— TEXT UNDER STUDY —
--*--

Although, in ruling on a motion for j.m.l., a district court should refrain from making credibility determinations, see Conkling v. Turner, 18 F.3d 1285, 1300 (5th Cir. 1994), the court did not necessarily do so here. Mervine's testimony does not establish that GAC advertised directly to consumers, nor even that GAC lacked a policy prohibiting such advertising. All Mervine's testimony establishes is that if such a policy existed or such advertisement took place, he was unaware of it. His testimony, therefore, does not directly contradict Dohn's. Viazis's testimony has a greater tendency to undercut the existence of a longstanding policy against direct advertisement but does not contradict GAC's contention that it had not engaged in direct advertisement in the preceding decade.
In any event, even if the court improperly evaluated the credibility of these two witnesses in arriving at its conclusions, the legal result would be the same. Although proof of a preexisting policy tends to support an inference of independent conduct, see Matrix Essentials, Inc. v. Emporium Drug Mart, Inc., 988 F.2d 587, 594 (5th Cir. 1993); Culberson, Inc. v. Interstate Elec. Co., 821 F.2d 1092, 1094 (5th Cir. 1987), the absence of such a policy does not necessarily support an inference of conspiracy. As discussed in part I.B.2 infra, GAC was entitled to act in response to customer complaints irrespective of whether it had a preexisting policy.
As discussed above, in the absence of direct evidence of a conspiracy, an antitrust plaintiff must present evidence tending to exclude the possibility of independent conduct. Monsanto, 465 U.S. at 768, 104 S.Ct. 1464. To do so, Viazis was required to demonstrate that GAC and AAO "had a conscious commitment to a common scheme designed to achieve an unlawful objective." Id. Although the Dohn letter contains evidence of complaints received by GAC from accounts in the Dallas area, such complaints are insufficient evidence of concerted action, because "[d]ealer-initiated contact fails to establish that a manufacturer has imposed restrictions collusively, not based on its independent business judgment." In Culberson, this court specifically held that a manufacturer's action in the face of customer complaints is not a sufficient basis for a finding of conspiracy.

--*--

— AIM OF THE TASK —
Shorten the paragraph in the court opinion above that begins "In any event, even if the court," keeping its main points.

— EXTRACTED DATA —

--*--

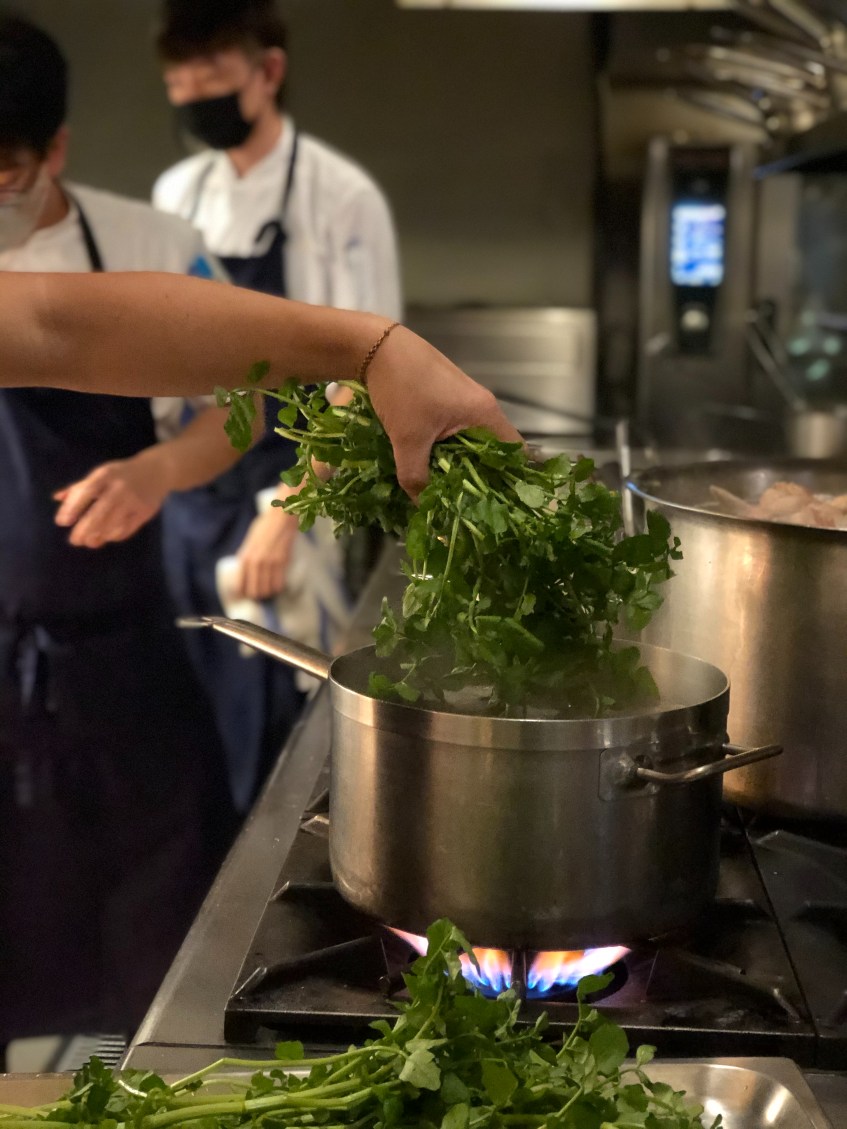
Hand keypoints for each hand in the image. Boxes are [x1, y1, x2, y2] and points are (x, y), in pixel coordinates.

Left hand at [54, 454, 168, 547]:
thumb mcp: (101, 474)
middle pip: (99, 512)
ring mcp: (134, 501)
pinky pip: (128, 529)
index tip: (61, 522)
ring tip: (89, 542)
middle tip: (74, 540)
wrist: (157, 470)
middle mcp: (119, 488)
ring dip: (99, 536)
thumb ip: (79, 487)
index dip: (72, 508)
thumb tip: (57, 498)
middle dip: (84, 529)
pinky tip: (107, 537)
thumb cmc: (122, 473)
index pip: (85, 492)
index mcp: (105, 475)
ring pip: (113, 524)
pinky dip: (115, 536)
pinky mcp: (145, 512)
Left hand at [235, 506, 299, 599]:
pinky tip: (276, 588)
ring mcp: (270, 563)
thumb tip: (244, 567)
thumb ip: (246, 554)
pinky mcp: (283, 562)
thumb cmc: (264, 526)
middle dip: (254, 596)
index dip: (240, 593)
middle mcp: (256, 562)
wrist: (281, 518)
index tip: (242, 595)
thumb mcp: (249, 540)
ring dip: (267, 594)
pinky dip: (277, 588)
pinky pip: (279, 583)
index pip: (239, 584)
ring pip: (267, 590)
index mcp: (245, 556)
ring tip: (267, 592)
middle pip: (254, 591)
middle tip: (256, 595)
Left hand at [365, 326, 523, 499]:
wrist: (375, 346)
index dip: (508, 478)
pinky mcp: (447, 397)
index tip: (495, 502)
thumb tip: (421, 506)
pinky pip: (457, 429)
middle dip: (479, 475)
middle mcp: (481, 405)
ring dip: (460, 461)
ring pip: (472, 440)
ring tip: (447, 486)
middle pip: (492, 449)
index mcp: (484, 413)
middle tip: (466, 502)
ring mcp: (464, 399)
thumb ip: (416, 476)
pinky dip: (448, 447)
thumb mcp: (408, 438)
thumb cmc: (402, 388)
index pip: (513, 451)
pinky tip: (431, 461)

--*--

— WRITTEN REPLY —
Even if the court wrongly weighed the credibility of the two witnesses, the legal result would be the same. Proof of a preexisting policy tends to support an inference of independent conduct, but the absence of such a policy does not necessarily support an inference of conspiracy. GAC was entitled to respond to customer complaints whether or not it had a preexisting policy.